### Source passage ###

Wonder Woman has two aces in its hand – Gal Gadot as made-from-clay amazon goddess Diana and Chris Pine as World War One US spy Steve Trevor – but two aces don’t necessarily make a winning hand.
All the other roles urgently need recasting and re-writing. There’s nothing good to say about Connie Nielsen’s Hippolyta, Robin Wright’s Antiope, Danny Huston’s Nazi villain Ludendorff, David Thewlis’s peculiar Brit Sir Patrick, Saïd Taghmaoui’s Arabic stereotype Sameer, Ewen Bremner’s Scots stereotype Charlie, or Eugene Brave Rock’s Chief. It’s not the actors’ fault. They are either miscast, under-directed, under-used, mis-used, or simply neglected or side-lined by the script.
As the movie takes great pains to try to be character based, this is a big problem. I don’t know why it tries to be character based. Presumably the idea is to add depth, but it just adds running time to a way over-long, baggy movie.
Look, let’s be honest, we’re just here to check out Wonder Woman in her glorious prime and thrill to the comic book action. And, yes, to be fair, you can do both of these things here. While Gadot provides the looks and the super-heroine action, Pine provides the laughs. They make an excellent team, a nice bit of yin and yang. Gadot is great, a bit of a marvel really, or should that be a bit of a DC (I’m going for Deliciously Charming and Decidedly Challenging), and it’s Pine’s best stuff since the first Star Trek reboot (though he recently impressed in 2016’s Hell or High Water).
I don’t want o go on too much about this, but Gadot is worth her weight in gold. Her mix of beauty pageant looks and Israel army brawn, plus obvious charm, wit and intelligence, are so rare that… what? That she is Wonder Woman. She’s brilliant in the action, and tosses off the one-liners she’s given as winners. If only she had been given more here! But Pine gets most of the funny stuff. Luckily, he can turn a mildly amusing gag into a big laugh. Is he average of the men from where he comes from? No, above average!

### Information shown ###

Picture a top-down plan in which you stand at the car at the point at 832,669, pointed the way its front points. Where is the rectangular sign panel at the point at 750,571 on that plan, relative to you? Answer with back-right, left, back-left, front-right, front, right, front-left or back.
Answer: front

###

According to the Wonder Woman review, what film is Chris Pine's work here called his best since?

Worked solution: The first Star Trek reboot.